Canadian AME Church History
In 1834, slavery was abolished in Canada and churches in Hamilton, Brantford, and Toronto had been received into the AME Connection. Many of these immigrants were either Methodist or Baptist and they looked forward to freedom of worship in their new home, Canada.
Jeremiah Miller was sent to Canada as a Missionary in 1832 by the New York Conference. In 1837, a petition was made to the New York Conference for St. Catharines, Ontario to be received into the AME Connection. Churches were planted in Niagara Falls, St. David, and St. Catharines by Reverend Richard Williams. In 1839, churches in Hamilton, Brantford, Malden and Toronto had been received into the AME Connection and were part of the New York Conference.

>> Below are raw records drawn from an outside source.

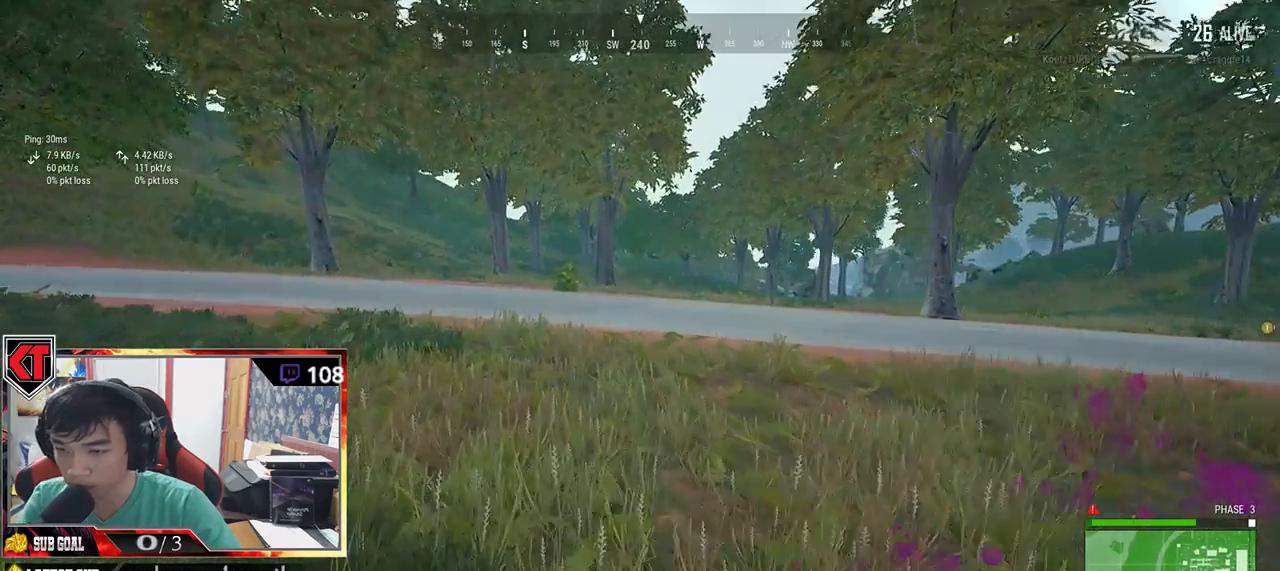
{"keys": ["shift", "w"], "mouse": [], "events": []}
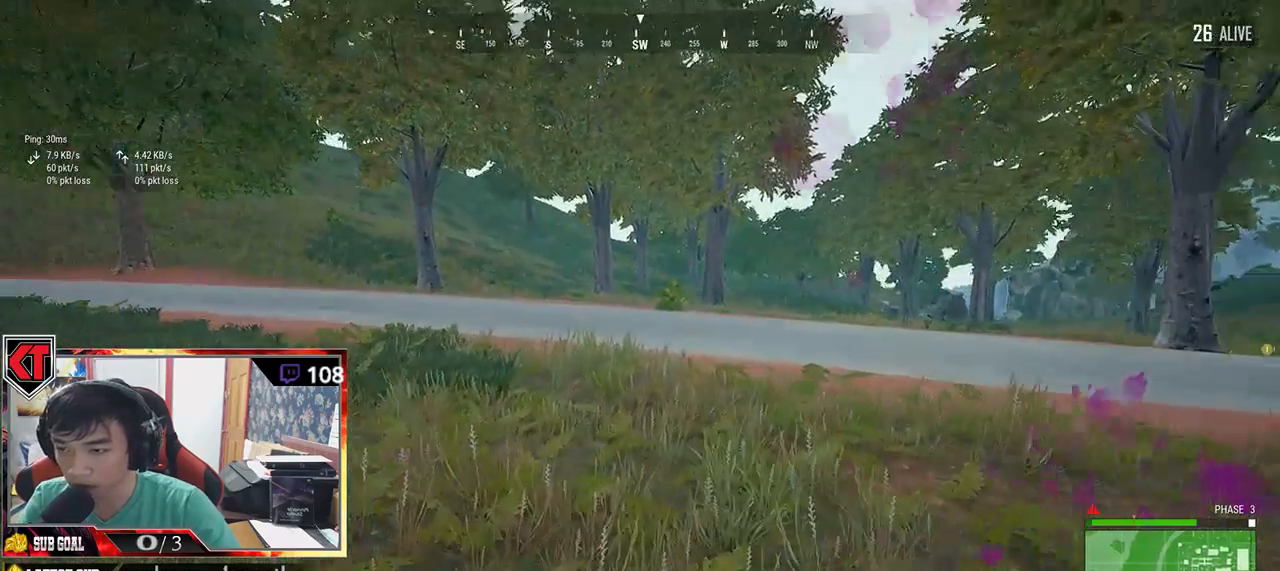
{"keys": ["shift", "w"], "mouse": [], "events": []}
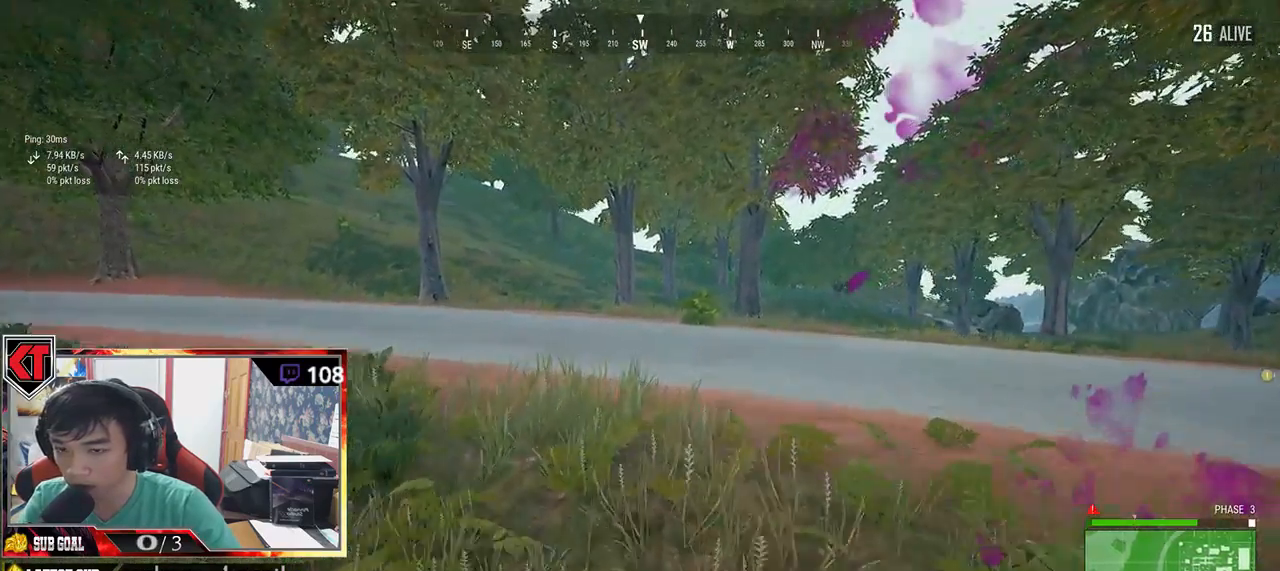
{"keys": ["shift", "w"], "mouse": [], "events": []}
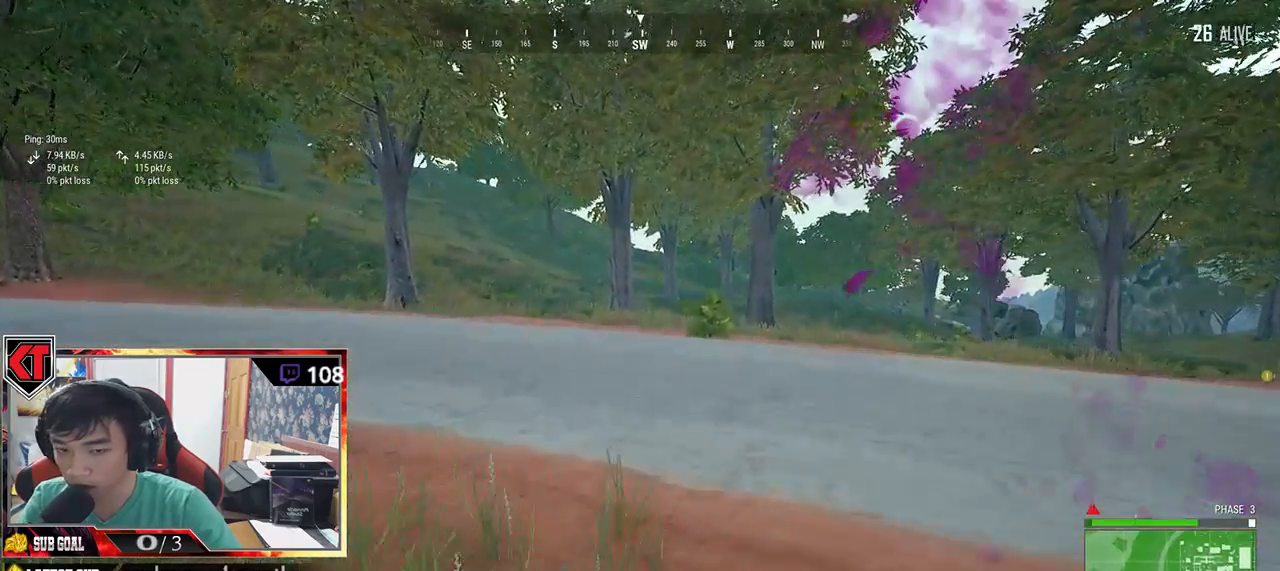
{"keys": ["shift", "w"], "mouse": [], "events": []}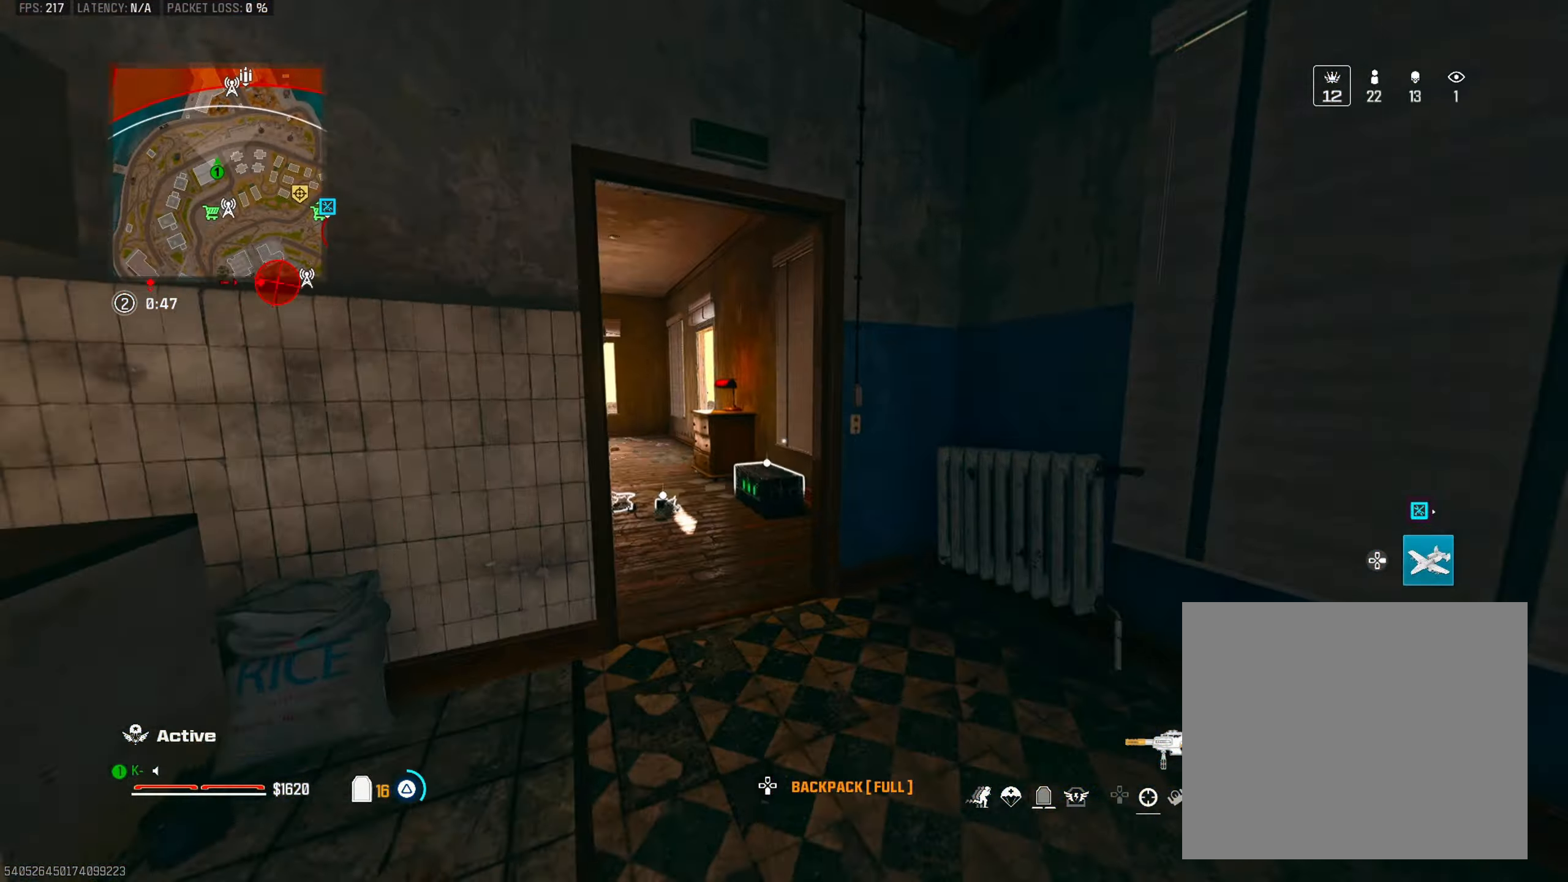
Gameplay with a controller (PlayStation layout); each line is a JSON object with the inputs held at the frame after it. "events" lists button and stick changes between this image and that frame as [ms after this image, input, new state], when the widget could be followed in between.
{"buttons": ["CIRCLE"], "left_stick": "up", "right_stick": "left", "events": [[34, "TRIANGLE", "up"], [117, "TRIANGLE", "down"], [184, "TRIANGLE", "up"], [184, "right_stick", "left"], [267, "TRIANGLE", "down"], [351, "right_stick", "center"], [367, "TRIANGLE", "up"], [501, "CIRCLE", "down"], [501, "right_stick", "left"]]}
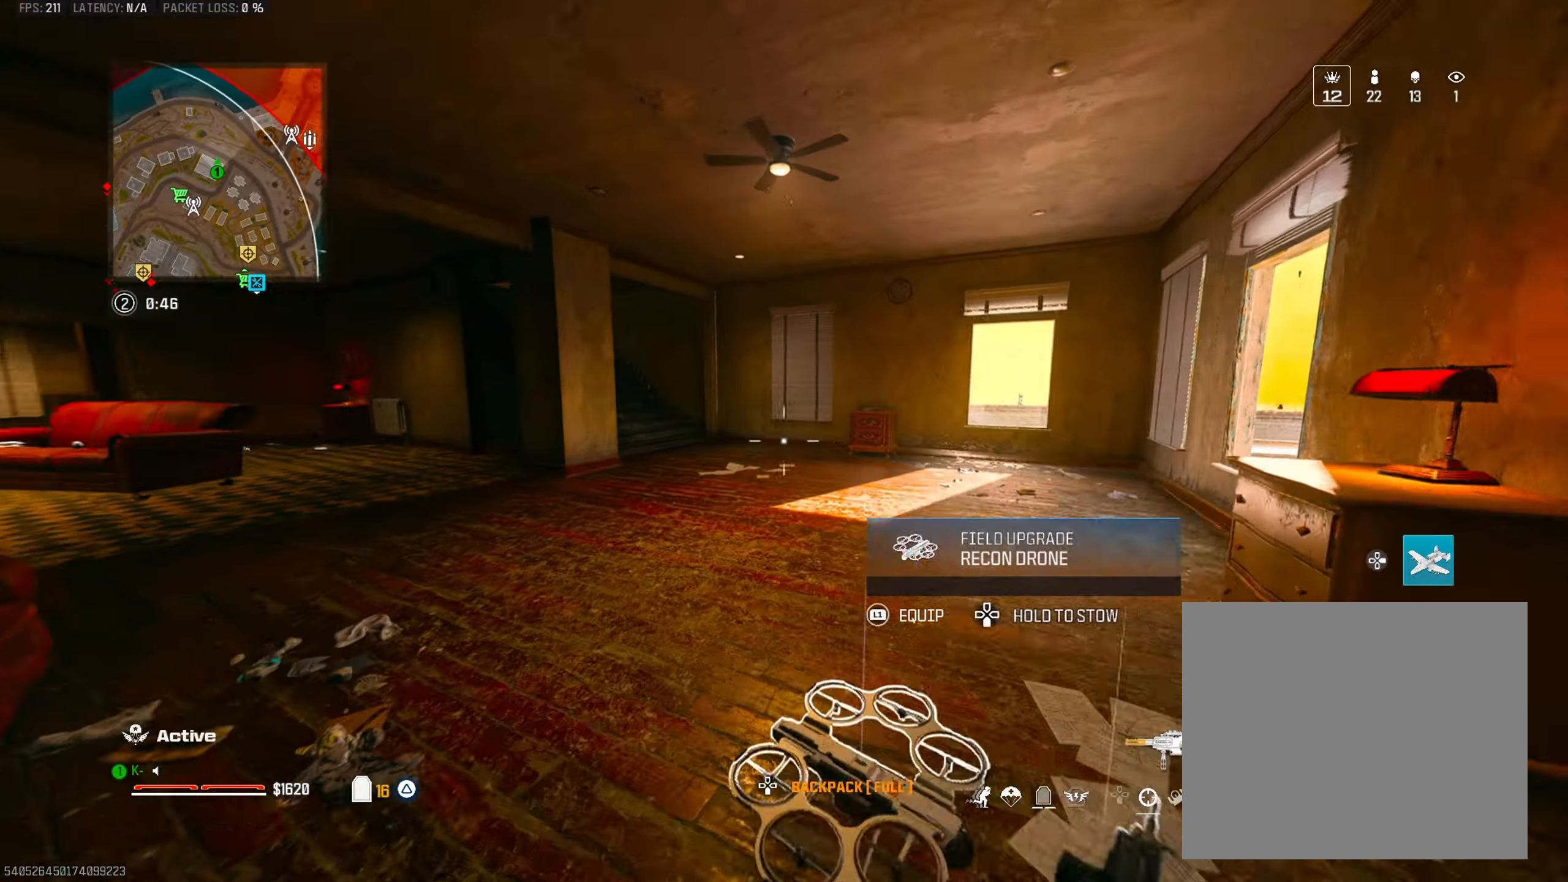
{"buttons": [], "left_stick": "up-right", "right_stick": "up", "events": [[100, "CIRCLE", "up"], [117, "right_stick", "up"], [183, "right_stick", "center"], [250, "right_stick", "up-left"], [317, "left_stick", "up-right"], [450, "right_stick", "up"]]}
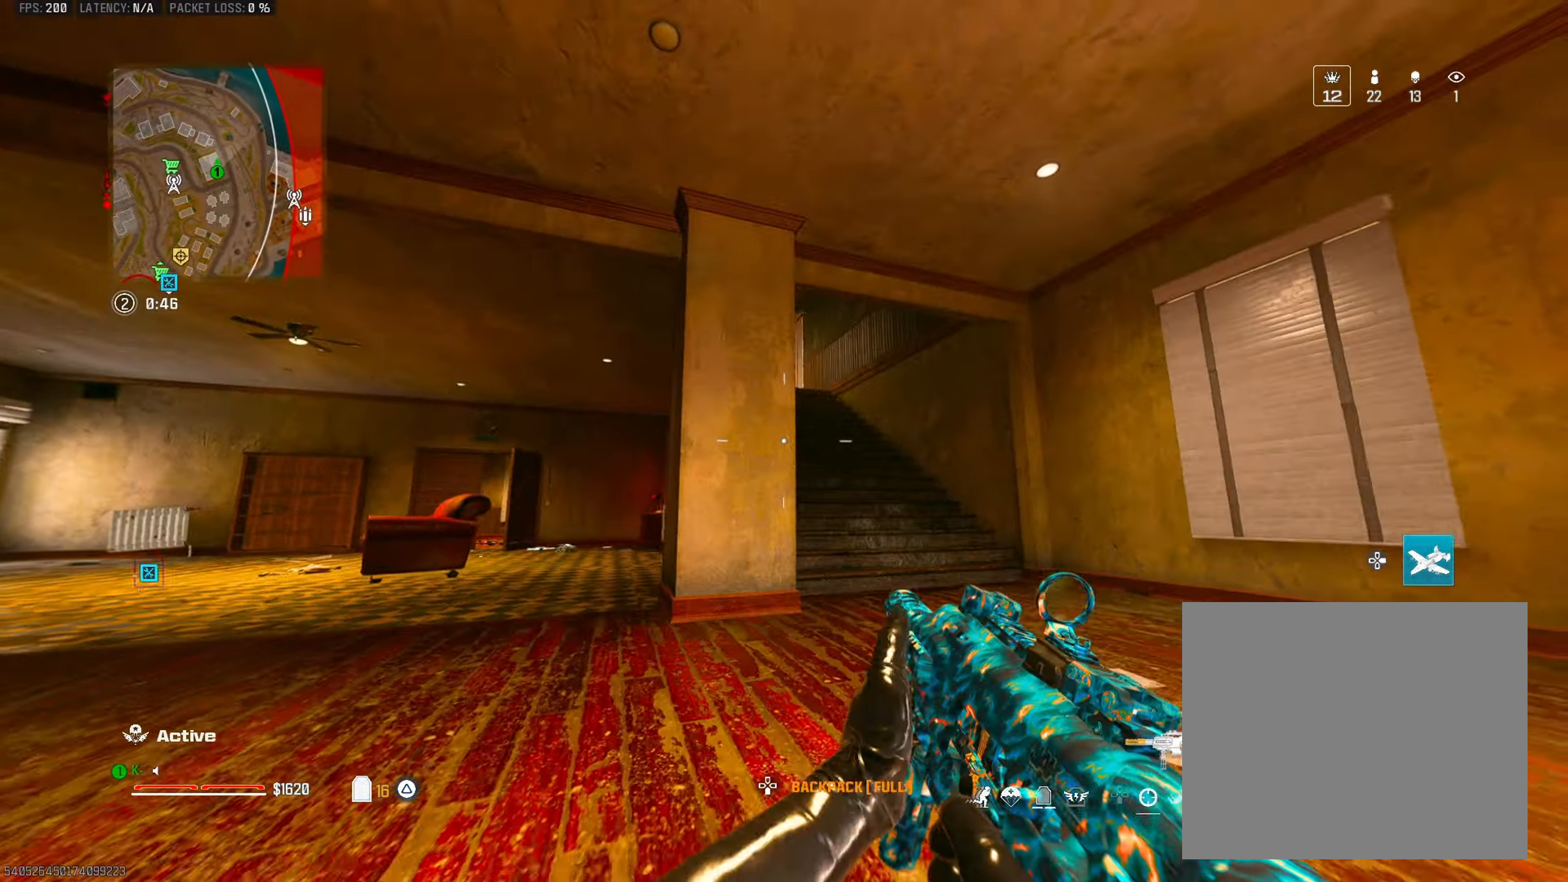
{"buttons": [], "left_stick": "up-right", "right_stick": "center", "events": [[117, "CROSS", "down"], [167, "L2", "down"], [217, "right_stick", "center"], [234, "CROSS", "up"], [317, "left_stick", "right"], [351, "L2", "up"], [501, "left_stick", "up-right"]]}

On July 21st in the year 1840, fourteen years after the immigration of runaway slaves into Canada from the United States, through the Underground Railroad, the Canadian Annual Conference of the African Methodist Episcopal Church was organized by Bishop Morris Brown under the authority of the General Conference. In 1842, the Conference comprised Toronto, the London Circuit, and the St. Catharine’s Circuit. Josiah Henson, the original Uncle Tom in ”Uncle Tom’s Cabin”, was the pastor of the Colchester Circuit. In 1842, the salaries received by the six ministers in the Canadian Conference totalled $97.84 – an average of $13.00 each.
By 1850, memberships in the black churches had significantly increased. Unrest was brewing in the AME churches in Canada. In 1854, Reverend Benjamin Steward started a movement to have all the AME churches become British Methodist Episcopal churches. Petitions were sent to the Mother church in Philadelphia for permission to form a church to be known as the British Methodist Episcopal Church .At this time slave owners were attempting to retrieve their runaway slaves. Some escaped slaves that were AME felt it would benefit them to be connected with a British Institution. Their petitions were granted at the AME General Conference in 1856 and the AME Church in Canada was said to be no more. There were however, some AME churches that kept their AME affiliation. The last session of the Canadian Annual Conference of the AME Church met in Chatham, September 23rd, 1856. It convened in a private house occupied by a Sister Taylor. Bishop D.A. Payne was presiding officer of the Conference. Bishop Willis Nazrey became the first Bishop of the British Methodist Episcopal Church. The first session of the Canadian Annual Conference of the British Methodist Episcopal Church convened in Toronto on October 7th, 1856.
The dissolution of the African Methodist Episcopal Church however was not final and in 1884, at the request of many who were loyal to the Mother church, the African Methodist Episcopal Church was re-established and began a new era in her history.